台風の夜に思い出した、あの日の「奇跡」と「パニック」
台風一過である。
久しぶりに大阪を直撃した台風は、私の帰宅を困難にした。
なんと、帰宅まで4時間もかかったのである…。
心身ともに疲れて横になったのは夜の12時。
疲れているのに眠れない。
この時に思い出したのが、大阪府北摂地震で帰宅難民となった時のことだ。
今回は、この時の学校の様子と体験談を述べてゆくことにする。
【地震発生。逃げ帰る教員現る】
午前8時過ぎ、教科室で授業準備をしていると、少し揺れを感じた。
地震だ。
当時、私は以前登場した自宅から遠い学校で勤務をしていた。
「ちょっと揺れたよね。」
なんて言いながら、朝礼の時間に階下の職員室まで行くと…。
どうやら、大阪北部がすごいことになっているというではないか。
生徒は電車が動いているうちに帰宅させるということが決定し、各担任が教室に向かおうとするその瞬間、驚きの出来事がおこった。
「帰る!!!!!!」
と一言、ものすごいスピードで、職員室を出ていこうとする50代の社会科男性教諭がいるではないか。
え?
クラスの生徒は?
それが先じゃない?という心のつっこみがあったが、あまりの勢いに圧倒された。
どうやら、その先生の自宅周辺が震源地だったようだ。
「帰るのは分かりましたが、ついでにサラサ先生を乗せていってあげてください。」
と、冷静な英語の先生が説得してくれていた。
私の自宅も、その近くだったからだ。
しかし、その声を遮り、何か雄たけびをあげて走り去ってしまった。
え?あの人、早退の手続きもしていない。
生徒も放ったまま。
YABAI。
の一言であるが、人間パニックになるとこんなもんなのかもしれない…。
【~帰宅準備~】
生徒達を帰宅させた後、もしも電車が動かなかった時の為にパンを2つ買い、鞄に入れた。

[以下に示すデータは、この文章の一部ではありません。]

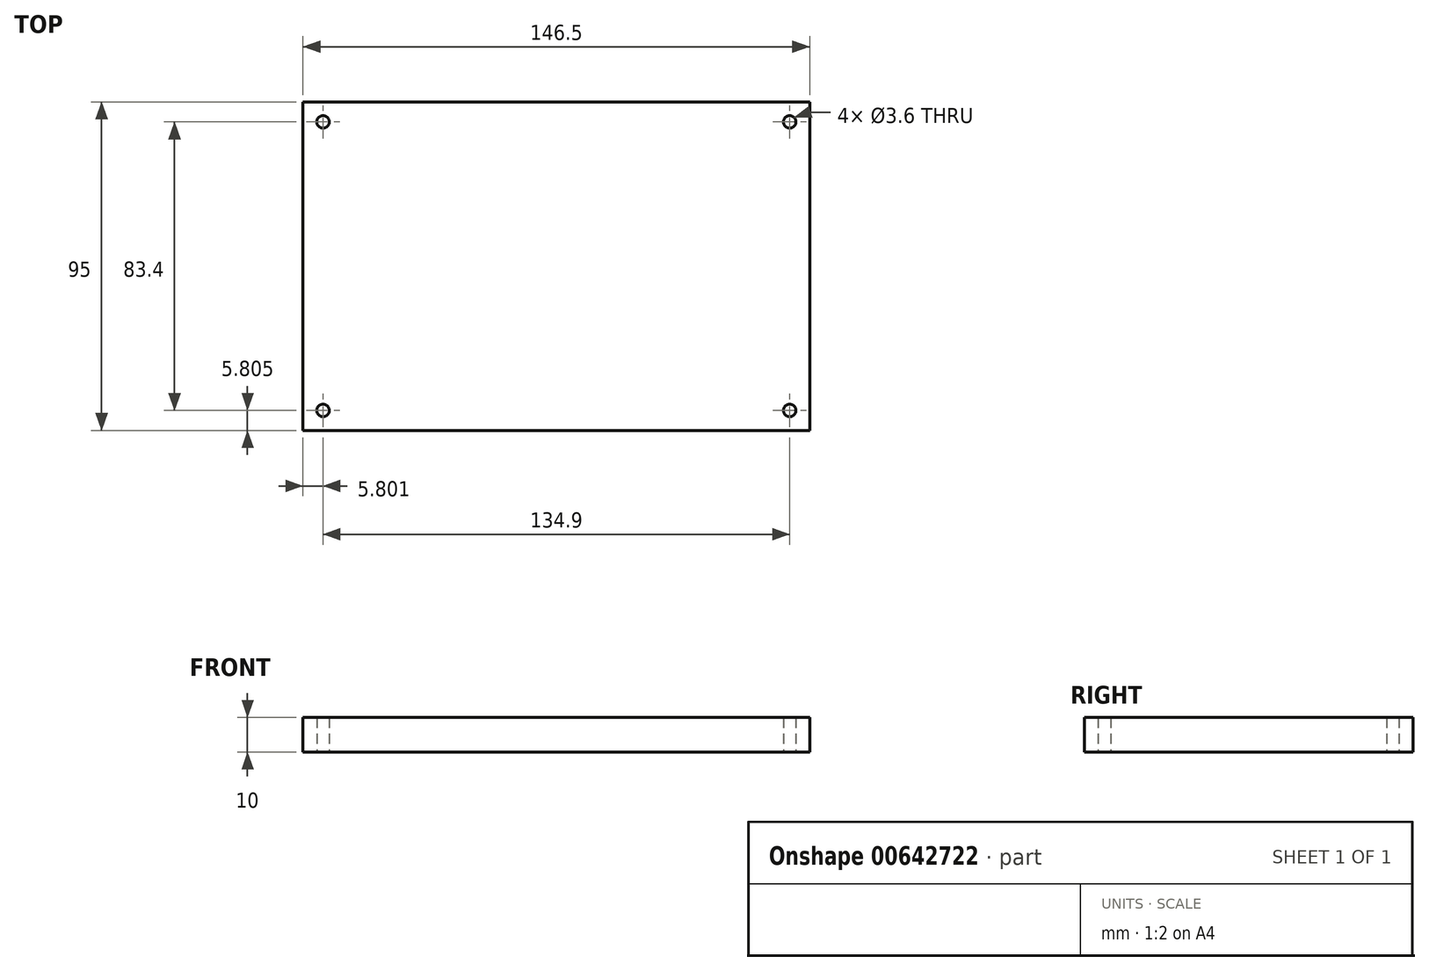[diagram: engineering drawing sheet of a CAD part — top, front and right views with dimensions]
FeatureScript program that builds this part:
annotation { "Feature Type Name" : "Feature", "Feature Type Description" : "" }
export const myFeature = defineFeature(function(context is Context, id is Id, definition is map)
    precondition{}
    {
        {
            var Q0;
            Q0=qCreatedBy(makeId("Top.planeOp"),FACE);
            var sketch = newSketch(context, id + "F0", { "sketchPlane" : qUnion([Q0])});
            skLineSegment(sketch, "E0.bottom", {"start": v(-77.57, 38.87) * mm, "end": v(68.93, 38.87) * mm});
            skLineSegment(sketch, "E0.top", {"start": v(-77.57, -56.13) * mm, "end": v(68.93, -56.13) * mm});
            skLineSegment(sketch, "E0.left", {"start": v(-77.57, 38.87) * mm, "end": v(-77.57, -56.13) * mm});
            skLineSegment(sketch, "E0.right", {"start": v(68.93, 38.87) * mm, "end": v(68.93, -56.13) * mm});
            skCircle(sketch, "E1", {"center": v(-71.77, 33.07) * mm, "radius": 1.8 * mm});
            skCircle(sketch, "E2", {"center": v(-71.77, -50.33) * mm, "radius": 1.8 * mm});
            skCircle(sketch, "E3", {"center": v(63.13, -50.33) * mm, "radius": 1.8 * mm});
            skCircle(sketch, "E4", {"center": v(63.13, 33.07) * mm, "radius": 1.8 * mm});
            skSolve(sketch);
        }
        {
            var Q0;
            Q0=makeQuery(id+"F0.imprint","IMPRINT",FACE,{"disambiguationData":[TD([[makeQuery(id+"F0.imprint","IMPRINT",EDGE,{"derivedFrom":sQuery(id+"F0.wireOp",EDGE,"E0.bottom")}),-1.0]])]});
            extrude(context, id + "F1", {"entities" : qUnion([Q0]), "depth" : 10 * mm, "offsetDistance" : 25 * mm});
        }
    });
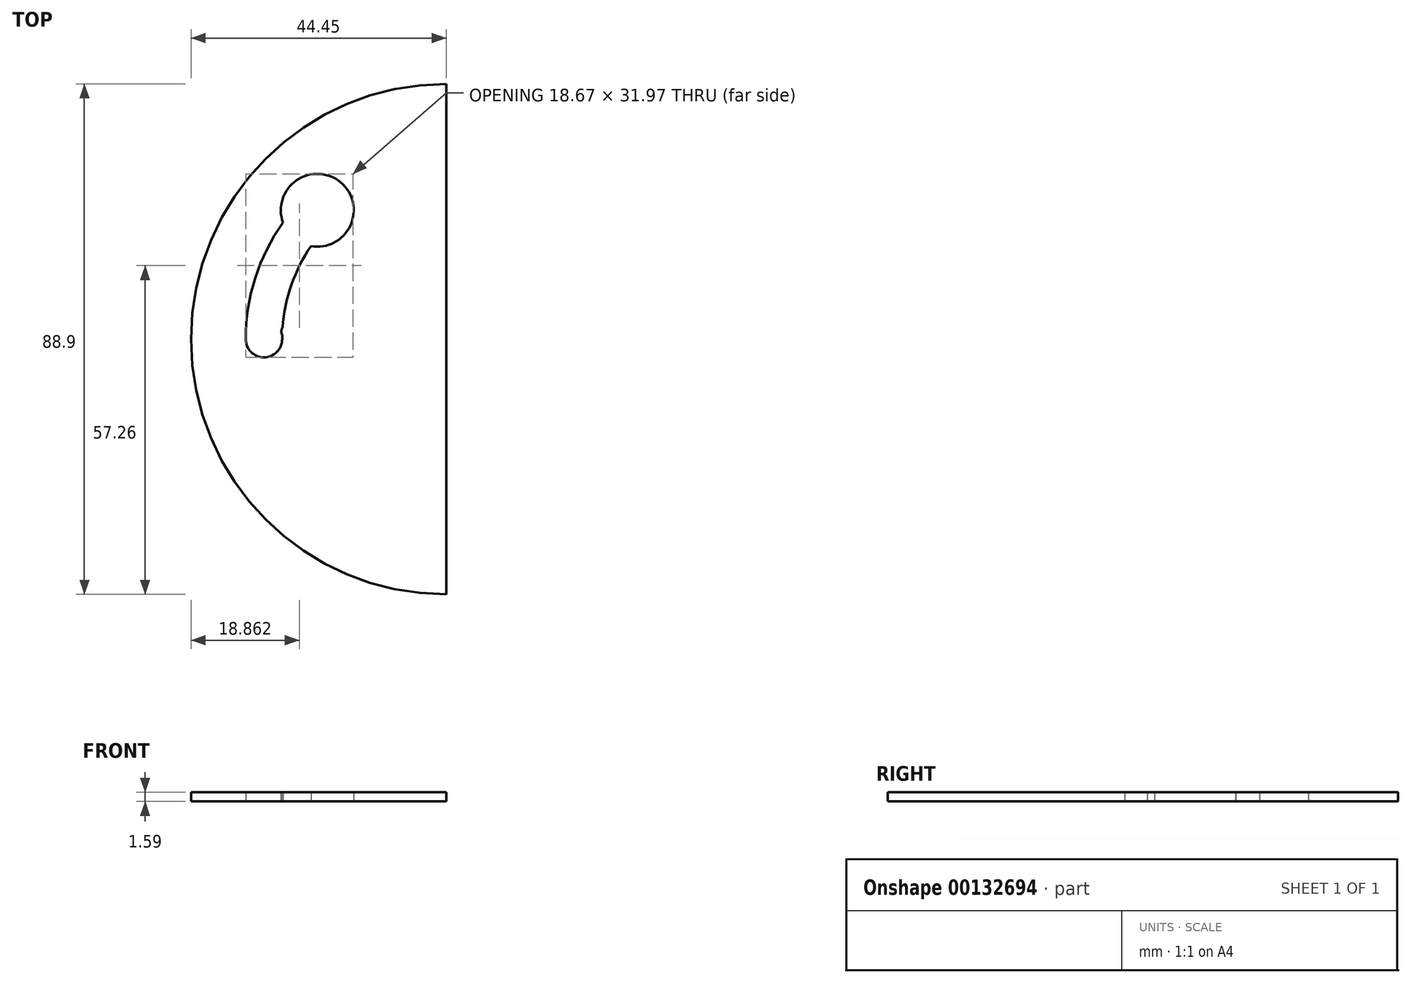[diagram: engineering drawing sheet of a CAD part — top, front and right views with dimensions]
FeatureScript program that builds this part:
annotation { "Feature Type Name" : "Feature", "Feature Type Description" : "" }
export const myFeature = defineFeature(function(context is Context, id is Id, definition is map)
    precondition{}
    {
        {
            var Q0;
            Q0=qCreatedBy(makeId("Top.planeOp"),FACE);
            var sketch = newSketch(context, id + "F0", { "sketchPlane" : qUnion([Q0])});
            skCircle(sketch, "E0", {"center": v(0, 0) * mm, "radius": 44.45 * mm});
            skLineSegment(sketch, "E1", {"start": v(0, 72.68) * mm, "end": v(0, -70.78) * mm});
            skLineSegment(sketch, "E2", {"start": v(70.46, 0) * mm, "end": v(34.93, 0) * mm});
            skArc(sketch, "E3", {"start": v(-34.92, 0) * mm, "mid": v(-31.75, -3.18) * mm, "end": v(-28.57, 0) * mm});
            skLineSegment(sketch, "E4.trimOffspring", {"start": v(-34.92, 0) * mm, "end": v(-64.18, 0) * mm});
            skArc(sketch, "E5.MirrorC", {"start": v(28.57, 0) * mm, "mid": v(31.75, 3.17) * mm, "end": v(34.92, 0) * mm});
            skArc(sketch, "E6", {"start": v(-23.54, 16.2) * mm, "mid": v(-26.97, 9.44) * mm, "end": v(-28.5, 2.01) * mm});
            skArc(sketch, "E7", {"start": v(-28.42, 20.3) * mm, "mid": v(-33.26, 10.66) * mm, "end": v(-34.92, 0) * mm});
            skArc(sketch, "E8.MirrorC", {"start": v(-23.54, 16.2) * mm, "mid": v(-18.37, 27.31) * mm, "end": v(-28.42, 20.3) * mm});
            skArc(sketch, "E9.MirrorC", {"start": v(23.54, -16.2) * mm, "mid": v(18.37, -27.31) * mm, "end": v(28.42, -20.3) * mm});
            skArc(sketch, "E10.trimOffspring", {"start": v(28.42, -20.3) * mm, "mid": v(33.26, -10.66) * mm, "end": v(34.92, 0) * mm});
            skArc(sketch, "E11.trimOffspring", {"start": v(23.54, -16.2) * mm, "mid": v(26.97, -9.44) * mm, "end": v(28.5, -2.01) * mm});
            skArc(sketch, "E12", {"start": v(-28.5, 2.01) * mm, "mid": v(-28.7, 1.38) * mm, "end": v(-28.57, 0.73) * mm});
            skArc(sketch, "E13.MirrorC", {"start": v(28.5, -2.01) * mm, "mid": v(28.7, -1.38) * mm, "end": v(28.57, -0.73) * mm});
            skArc(sketch, "E14.trimOffspring", {"start": v(-28.57, 0.73) * mm, "mid": v(-28.57, 0.36) * mm, "end": v(-28.58, 0) * mm});
            skArc(sketch, "E15.trimOffspring", {"start": v(28.57, -0.73) * mm, "mid": v(28.57, -0.36) * mm, "end": v(28.57, 0) * mm});
            skSolve(sketch);
        }
        {
            var Q0;
            Q0=makeQuery(id+"F0.imprint","IMPRINT",FACE,{"disambiguationData":[TD([[makeQuery(id+"F0.imprint","IMPRINT",EDGE,{"derivedFrom":sQuery(id+"F0.wireOp",EDGE,"E6")}),1.0]])]});
            var Q1;
            {var subQ1=sQuery(id+"F0.wireOp",EDGE,"E3");Q1=makeQuery(id+"F0.imprint","IMPRINT",FACE,{"disambiguationData":[TD([[makeQuery(id+"F0.imprint","IMPRINT",EDGE,{"derivedFrom":subQ1}),-1.0]])]});}
            extrude(context, id + "F1", {"entities" : qUnion([Q0, Q1]), "depth" : 1.59 * mm});
        }
    });
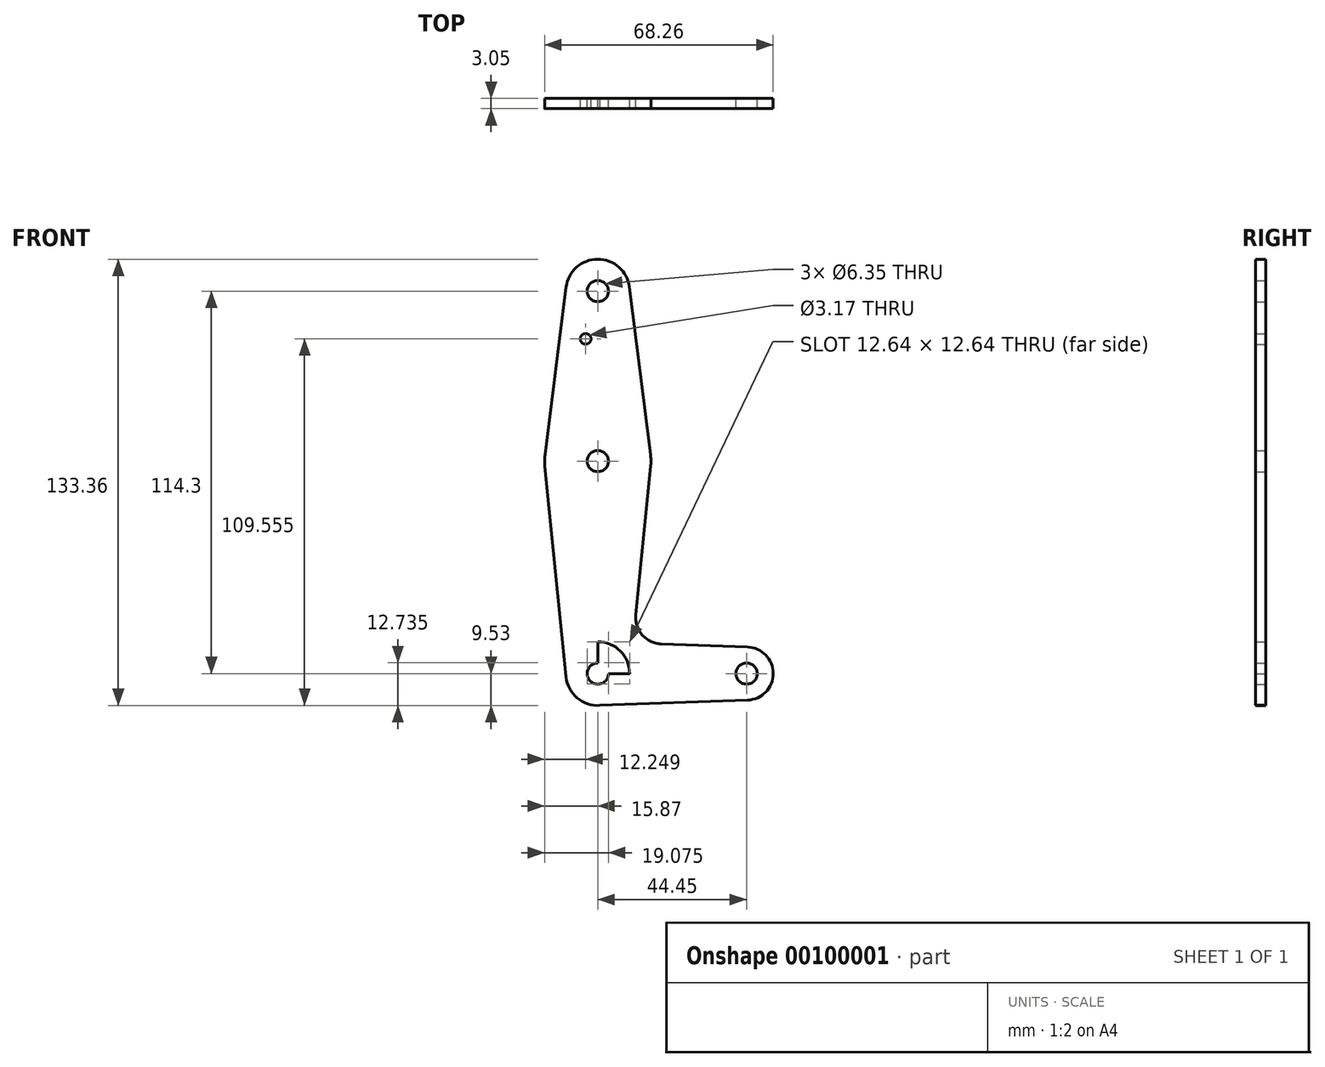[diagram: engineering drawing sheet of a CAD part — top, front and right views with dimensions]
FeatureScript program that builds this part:
annotation { "Feature Type Name" : "Feature", "Feature Type Description" : "" }
export const myFeature = defineFeature(function(context is Context, id is Id, definition is map)
    precondition{}
    {
        {
            var Q0;
            Q0=qCreatedBy(makeId("Front.planeOp"),FACE);
            var sketch = newSketch(context, id + "F0", { "sketchPlane" : qUnion([Q0])});
            skCircle(sketch, "E0", {"center": v(0, 114.3) * mm, "radius": 9.53 * mm});
            skCircle(sketch, "E1", {"center": v(0, 63.5) * mm, "radius": 15.88 * mm});
            skCircle(sketch, "E2", {"center": v(0, 0) * mm, "radius": 9.53 * mm});
            skCircle(sketch, "E3", {"center": v(44.45, 0) * mm, "radius": 7.94 * mm});
            skLineSegment(sketch, "E4", {"start": v(0, 114.3) * mm, "end": v(0, 63.5) * mm});
            skLineSegment(sketch, "E5", {"start": v(0, 63.5) * mm, "end": v(0, 0) * mm});
            skLineSegment(sketch, "E6", {"start": v(0, 0) * mm, "end": v(44.45, 0) * mm});
            skLineSegment(sketch, "E7", {"start": v(7.52, 77.48) * mm, "end": v(7.04, 75.9) * mm});
            skLineSegment(sketch, "E8", {"start": v(7.04, 75.9) * mm, "end": v(7.52, 77.48) * mm});
            skLineSegment(sketch, "E9", {"start": v(0, -9.53) * mm, "end": v(44.73, -7.93) * mm});
            skLineSegment(sketch, "E10", {"start": v(18.97, 8.85) * mm, "end": v(44.73, 7.93) * mm});
            skLineSegment(sketch, "E11", {"start": v(15.8, 61.91) * mm, "end": v(11.34, 17.6) * mm});
            skLineSegment(sketch, "E12", {"start": v(-15.8, 61.91) * mm, "end": v(-9.48, -0.95) * mm});
            skLineSegment(sketch, "E13", {"start": v(9.45, 115.5) * mm, "end": v(15.75, 65.48) * mm});
            skLineSegment(sketch, "E14", {"start": v(-9.45, 115.5) * mm, "end": v(-15.75, 65.48) * mm});
            skCircle(sketch, "E15", {"center": v(0, 114.3) * mm, "radius": 3.18 * mm});
            skCircle(sketch, "E16", {"center": v(0, 63.5) * mm, "radius": 3.18 * mm});
            skCircle(sketch, "E17", {"center": v(0, 0) * mm, "radius": 3.18 * mm});
            skCircle(sketch, "E18", {"center": v(44.45, 0) * mm, "radius": 3.18 * mm});
            skCircle(sketch, "E19", {"center": v(-3.62, 100.03) * mm, "radius": 1.59 * mm});
            skArc(sketch, "E20.filletArc", {"start": v(11.34, 17.6) * mm, "mid": v(13.26, 11.57) * mm, "end": v(18.97, 8.85) * mm});
            skSolve(sketch);
        }
        {
            var Q0;
            Q0 = qSketchRegion(id + "F0", true);
            extrude(context, id + "F1", {"entities" : qUnion([Q0]), "depth" : 3.05 * mm});
        }
        {
            var Q0;
            Q0 = qSketchRegion(id + "F0", true);
            extrude(context, id + "F2", {"entities" : qUnion([Q0]), "operationType" : NewBodyOperationType.ADD, "depth" : 3.05 * mm});
        }
    });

ずっと止まっている電車は、梅田までは間引き運転で動くことになった。
同じ方面の先生たちと、梅田で別れ、ここからどうしよう…。
【電車が止まるって大変】
運が良ければタクシーに乗れるかもしれない。
トイレに行って、万全の体制を整えてタクシー乗り場に向かうが、長蛇の列で諦めざるを得なかった。
タクシー乗り場ではなく、たまにタクシーに乗った人が下車するエリアにも数名の人が並んでいたので、その列に並ぶことにした。
タクシーが停まる保証はない。
それでも、たまにタクシーが来て、前の列の人達は運よく乗れている。
いつかは帰れるかもしれないと思いながら、列に並び続け、ついに自分が最前列となった。
どれくらい時間が経ったのかは覚えていない。
ただ、目の前にタクシーが停車し、必死に乗り込み
「〇〇方面の方。一緒に乗ります。いませんか?」
と大声で叫び続けた。
1人の女性が飛び出してきた。
お互いに手を握り合い、地元へと向かった。
「乗れてよかったね。今日は大変やで。」
と、タクシーの運転手さんがため息をついていた。
私達は、励まし合いながら、地元へ向かった。
不安と疲労で、パニックになっていた。
【家に帰る】
家では父と母がぐったりとしていた。
「高い食器だけ割れて、ガラスの破片だらけになって、掃除したら疲れたわ。」
と、食器好きの母が落胆していた。
命に別状がなかっただけでもありがたい。
家について少しすると、目が回り、頭痛がして倒れこんだ。
「タクシーに乗れたのは奇跡やな。」
と言いながら、その日はそのまま眠った。
【思い出したこと】
翌日以降も電車は復旧作業のため、止まっていた。
そのため、私は仕事を休んだ。
電車が止まっていなくても、疲労で休んでいたとは思う。
パニックになり直帰をした男性教諭は、一体どのような気持ちだったのだろう。
あの時、タクシーが来ていなかったら、私は野宿でもしたのだろうか。
今回の台風で、帰宅難民になり、久しぶりにあの時のことを思い出した。
時間がかかっても、家に帰る事が出来るのは奇跡である。